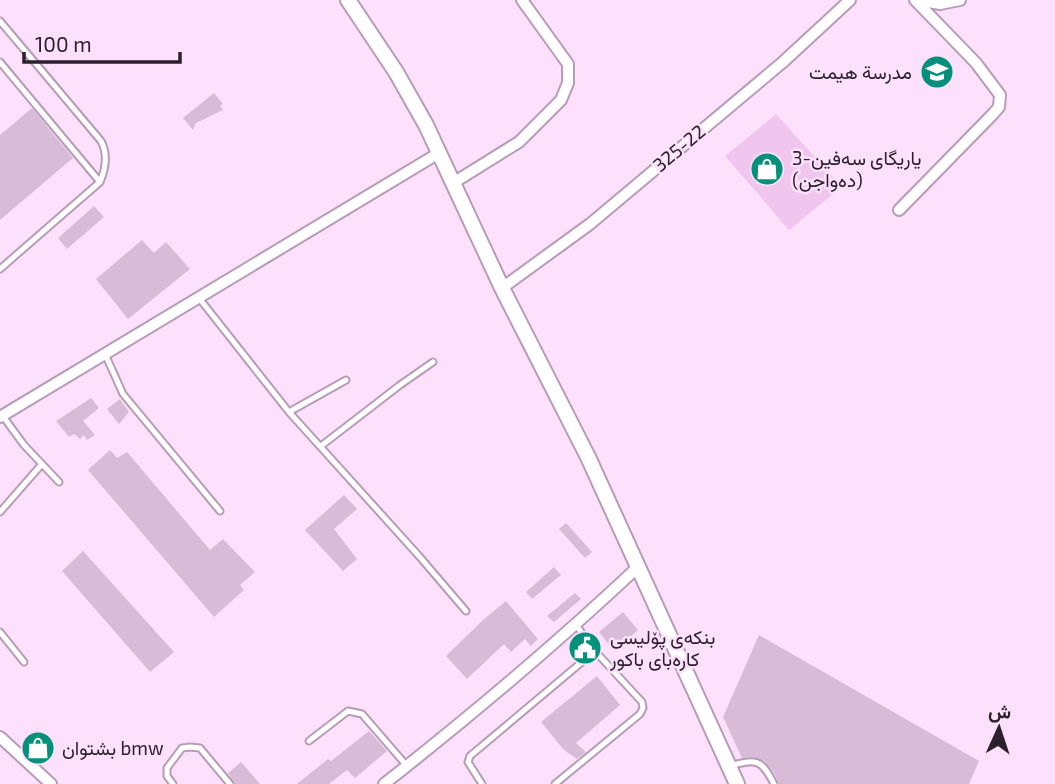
<svg xmlns="http://www.w3.org/2000/svg" width="1055" height="784" viewBox="0 0 1055 784" font-family="'Exo 2',Vazirmatn,sans-serif">
	<style>
		.green { fill: #f0c6ef }
		.building { fill: #d8bcd7 }
		.lines { fill: none; stroke-linecap: round; stroke-linejoin: round }
		.service-casing { stroke: #b79cb6; stroke-width: 9 }
		.minor-casing { stroke: #b79cb6; stroke-width: 14 }
		.tertiary-casing { stroke: #b79cb6; stroke-width: 18 }
		.service { stroke: #fff; stroke-width: 5 }
		.minor { stroke: #fff; stroke-width: 10 }
		.tertiary { stroke: #fff; stroke-width: 14 }
		.labels { text-anchor: middle; stroke-width: 5; stroke-linejoin: round; paint-order: stroke }
		.poi-label { font-size: 19px; fill: #2b202b; stroke: #fde0fc; text-anchor: start }
		.street-label { font-size: 19px; fill: #2b202b; stroke: #fde0fc }
	</style>
	<rect width="100%" height="100%" fill="#fde0fc"/>
	<path class="green" d="M776,114l66,73 -53,43 -64,-74z"/>
	<path class="building" d="M214,93l9,11 -3,2 3,4 -27,13 -3,7 -10,-12z
		M32,108l41,50 -73,62v-85z
		M94,206l10,11 -37,32 -9,-11z
		M142,240l12,13 12,-11 24,27 -62,50 -32,-40z
		M91,398l8,10 -16,13 12,14 -8,5 -3,-5 -4,4 -6,-5 -5,3 -13,-16z
		M120,399l9,13 -10,12 -12,-15z
		M110,450l7,8 10,-6 83,98 13,-11 32,33 -15,13 4,5 -30,27 -126,-147z
		M344,495l13,14 -23,20 23,30 -14,12 -38,-41z
		M566,523l26,29 -7,6 -26,-29z
		M83,551l91,101 -24,20 -88,-101z
		M554,567l7,8 -29,24 -6,-7z
		M575,593l6,6 -27,23 -7,-6z
		M506,601l32,38 -7,7 -6,-7 -14,13 -7,-8 -37,35 -21,-23 37,-36z
		M623,612l15,18 -24,21 -15,-19z
		M759,635l220,126 -10,23h-190l-5,-11 -10,-12 -11,-4 -11,1 -19,-41z
		M597,676l23,29 -44,38 10,9 -9,7 -13,-9 -23,-28z
		M369,731l18,20 -32,27 -8,-8 -18,14h-32l31,-25 3,2z
		M241,762l19,22h-25l-7,-11z"/>
	<g class="lines">
		<defs>
			<path id="service" d="M0,21l101,120c7,13 5,27 -1,41l-100,87
				M0,62l100,120
				M199,298l90,114 130,144 47,55
				M105,354l18,40 97,117
				M289,412l57,-32
				M2,415l22,30 35,37
				M321,446l79,-61 33,-23
				M0,512l42,-48
				M0,632l24,30
				M309,741l39,-30 14,3 45,52
				M729,766c27,-7 32,-8 45,18
				M173,784l-6,-8v-8l15,-20 8,-1 10,1 30,36
				M482,784l-14,-22 2,-6 125,-105
				M555,784l85,-70 3,-6 -1,-6 -47,-51 -19,-26"/>
			<path id="minor" d="M917,0l23,4 20,-4
				M453,183l66,-41 42,-42 7,-17v-19l-46,-64
				M899,210l94,-96 6,-7 1,-12 -24,-32 -61,-63
				M502,288l88,-64 193,-162 67,-62
				M0,417l439,-264
				M0,737l51,47
				M384,784c88,-69 173,-141 255,-218"/>
			<path id="tertiary" d="M348,0l48,72 30,53 76,163 86,169 149,327"/>
		</defs>
		<use href="#service" class="service-casing"/>
		<use href="#minor" class="minor-casing"/>
		<use href="#tertiary" class="tertiary-casing"/>
		<use href="#service" class="service"/>
		<use href="#minor" class="minor"/>
		<use href="#tertiary" class="tertiary"/>
	</g>
	<defs>
		<symbol id="school-disc" viewBox="-11 -11 22 22"><circle r="9.5" fill="#04907a" stroke="#fde0fc"/><path d="M0-5L7-2L0 1L-7-2ZM-4 1L0 2.5L4 1V4Q0 6-4 4Z" fill="#fff"/></symbol>
		<symbol id="shop-disc" viewBox="-11 -11 22 22"><circle r="9.5" fill="#04907a" stroke="#fde0fc"/><path d="M-5-2.5h2.3a2.7 3.5 0 0 1 5.4 0H5L5.5 6h-11ZM-1.5-2.5h3a1.5 2.3 0 0 0-3 0Z" fill="#fff"/></symbol>
		<symbol id="civic-disc" viewBox="-11 -11 22 22"><circle r="9.5" fill="#04907a" stroke="#fde0fc"/><path d="M-.6-6.5H3V-4.5H.6V-3L4-1V1h2V6H-6V1h2V-1L-.6-3ZM-1.2 2.5V6h2.4V2.5Z" fill="#fff"/></symbol>
	</defs>
	<g fill-rule="evenodd">
		<use href="#school-disc" x="918" y="53" width="38" height="38"/>
		<use href="#shop-disc" x="748" y="150" width="38" height="38"/>
		<use href="#civic-disc" x="566" y="629" width="38" height="38"/>
		<use href="#shop-disc" x="19" y="729" width="38" height="38"/>
	</g>
	<g class="labels">
		<g class="poi-label">
			<text x="912" y="79" text-anchor="end">مدرسة هيمت</text>
			<text x="792" y="165">یاریگای سەفین-3<tspan x="792" dy="22">(دەواجن)</tspan></text>
			<text x="610" y="644">بنکەی پۆلیسی<tspan x="610" dy="22">کارەبای باکور</tspan></text>
			<text x="62" y="755">بشتوان bmw</text>
		</g>
		<g class="street-label">
			<text transform="translate(679 148) rotate(-40)" y="7">325-22</text>
		</g>
	</g>
	<g transform="translate(999 728) rotate(3)" stroke="#fde0fc" stroke-width="5" paint-order="stroke">
	<path d="M0-5L12 26L0 18L-12 26Z" fill="#2b202b"/>
	<text y="-10" font-size="19" font-weight="bold" text-anchor="middle" fill="#2b202b">ش</text>
	</g>
	<path d="M24 52v10h156v-10" fill="none" stroke="#2b202b" stroke-width="3.5"/>
	<text x="35" y="52" font-size="21" fill="#2b202b" stroke="#fde0fc" stroke-width="5" paint-order="stroke">100 m</text>
</svg>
======
WHAT THE TASK REQUIRES: With images left out, the data must be transcribed exactly.

SOLVED EXERCISE:
<svg xmlns="http://www.w3.org/2000/svg" width="1055" height="784" viewBox="0 0 1055 784" font-family="'Exo 2',Vazirmatn,sans-serif">
	<style>
		.green { fill: #f0c6ef }
		.building { fill: #d8bcd7 }
		.lines { fill: none; stroke-linecap: round; stroke-linejoin: round }
		.service-casing { stroke: #b79cb6; stroke-width: 9 }
		.minor-casing { stroke: #b79cb6; stroke-width: 14 }
		.tertiary-casing { stroke: #b79cb6; stroke-width: 18 }
		.service { stroke: #fff; stroke-width: 5 }
		.minor { stroke: #fff; stroke-width: 10 }
		.tertiary { stroke: #fff; stroke-width: 14 }
		.labels { text-anchor: middle; stroke-width: 5; stroke-linejoin: round; paint-order: stroke }
		.poi-label { font-size: 19px; fill: #2b202b; stroke: #fde0fc; text-anchor: start }
		.street-label { font-size: 19px; fill: #2b202b; stroke: #fde0fc }
	</style>
	<rect width="100%" height="100%" fill="#fde0fc"/>
	<path class="green" d="M776,114l66,73 -53,43 -64,-74z"/>
	<path class="building" d="M214,93l9,11 -3,2 3,4 -27,13 -3,7 -10,-12z
		M32,108l41,50 -73,62v-85z
		M94,206l10,11 -37,32 -9,-11z
		M142,240l12,13 12,-11 24,27 -62,50 -32,-40z
		M91,398l8,10 -16,13 12,14 -8,5 -3,-5 -4,4 -6,-5 -5,3 -13,-16z
		M120,399l9,13 -10,12 -12,-15z
		M110,450l7,8 10,-6 83,98 13,-11 32,33 -15,13 4,5 -30,27 -126,-147z
		M344,495l13,14 -23,20 23,30 -14,12 -38,-41z
		M566,523l26,29 -7,6 -26,-29z
		M83,551l91,101 -24,20 -88,-101z
		M554,567l7,8 -29,24 -6,-7z
		M575,593l6,6 -27,23 -7,-6z
		M506,601l32,38 -7,7 -6,-7 -14,13 -7,-8 -37,35 -21,-23 37,-36z
		M623,612l15,18 -24,21 -15,-19z
		M759,635l220,126 -10,23h-190l-5,-11 -10,-12 -11,-4 -11,1 -19,-41z
		M597,676l23,29 -44,38 10,9 -9,7 -13,-9 -23,-28z
		M369,731l18,20 -32,27 -8,-8 -18,14h-32l31,-25 3,2z
		M241,762l19,22h-25l-7,-11z"/>
	<g class="lines">
		<defs>
			<path id="service" d="M0,21l101,120c7,13 5,27 -1,41l-100,87
				M0,62l100,120
				M199,298l90,114 130,144 47,55
				M105,354l18,40 97,117
				M289,412l57,-32
				M2,415l22,30 35,37
				M321,446l79,-61 33,-23
				M0,512l42,-48
				M0,632l24,30
				M309,741l39,-30 14,3 45,52
				M729,766c27,-7 32,-8 45,18
				M173,784l-6,-8v-8l15,-20 8,-1 10,1 30,36
				M482,784l-14,-22 2,-6 125,-105
				M555,784l85,-70 3,-6 -1,-6 -47,-51 -19,-26"/>
			<path id="minor" d="M917,0l23,4 20,-4
				M453,183l66,-41 42,-42 7,-17v-19l-46,-64
				M899,210l94,-96 6,-7 1,-12 -24,-32 -61,-63
				M502,288l88,-64 193,-162 67,-62
				M0,417l439,-264
				M0,737l51,47
				M384,784c88,-69 173,-141 255,-218"/>
			<path id="tertiary" d="M348,0l48,72 30,53 76,163 86,169 149,327"/>
		</defs>
		<use href="#service" class="service-casing"/>
		<use href="#minor" class="minor-casing"/>
		<use href="#tertiary" class="tertiary-casing"/>
		<use href="#service" class="service"/>
		<use href="#minor" class="minor"/>
		<use href="#tertiary" class="tertiary"/>
	</g>
	<defs>
		<symbol id="school-disc" viewBox="-11 -11 22 22"><circle r="9.5" fill="#04907a" stroke="#fde0fc"/><path d="M0-5L7-2L0 1L-7-2ZM-4 1L0 2.5L4 1V4Q0 6-4 4Z" fill="#fff"/></symbol>
		<symbol id="shop-disc" viewBox="-11 -11 22 22"><circle r="9.5" fill="#04907a" stroke="#fde0fc"/><path d="M-5-2.5h2.3a2.7 3.5 0 0 1 5.4 0H5L5.5 6h-11ZM-1.5-2.5h3a1.5 2.3 0 0 0-3 0Z" fill="#fff"/></symbol>
		<symbol id="civic-disc" viewBox="-11 -11 22 22"><circle r="9.5" fill="#04907a" stroke="#fde0fc"/><path d="M-.6-6.5H3V-4.5H.6V-3L4-1V1h2V6H-6V1h2V-1L-.6-3ZM-1.2 2.5V6h2.4V2.5Z" fill="#fff"/></symbol>
	</defs>
	<g fill-rule="evenodd">
		<use href="#school-disc" x="918" y="53" width="38" height="38"/>
		<use href="#shop-disc" x="748" y="150" width="38" height="38"/>
		<use href="#civic-disc" x="566" y="629" width="38" height="38"/>
		<use href="#shop-disc" x="19" y="729" width="38" height="38"/>
	</g>
	<g class="labels">
		<g class="poi-label">
			<text x="912" y="79" text-anchor="end">مدرسة هيمت</text>
			<text x="792" y="165">یاریگای سەفین-3<tspan x="792" dy="22">(دەواجن)</tspan></text>
			<text x="610" y="644">بنکەی پۆلیسی<tspan x="610" dy="22">کارەبای باکور</tspan></text>
			<text x="62" y="755">بشتوان bmw</text>
		</g>
		<g class="street-label">
			<text transform="translate(679 148) rotate(-40)" y="7">325-22</text>
		</g>
	</g>
	<g transform="translate(999 728) rotate(3)" stroke="#fde0fc" stroke-width="5" paint-order="stroke">
	<path d="M0-5L12 26L0 18L-12 26Z" fill="#2b202b"/>
	<text y="-10" font-size="19" font-weight="bold" text-anchor="middle" fill="#2b202b">ش</text>
	</g>
	<path d="M24 52v10h156v-10" fill="none" stroke="#2b202b" stroke-width="3.5"/>
	<text x="35" y="52" font-size="21" fill="#2b202b" stroke="#fde0fc" stroke-width="5" paint-order="stroke">100 m</text>
</svg>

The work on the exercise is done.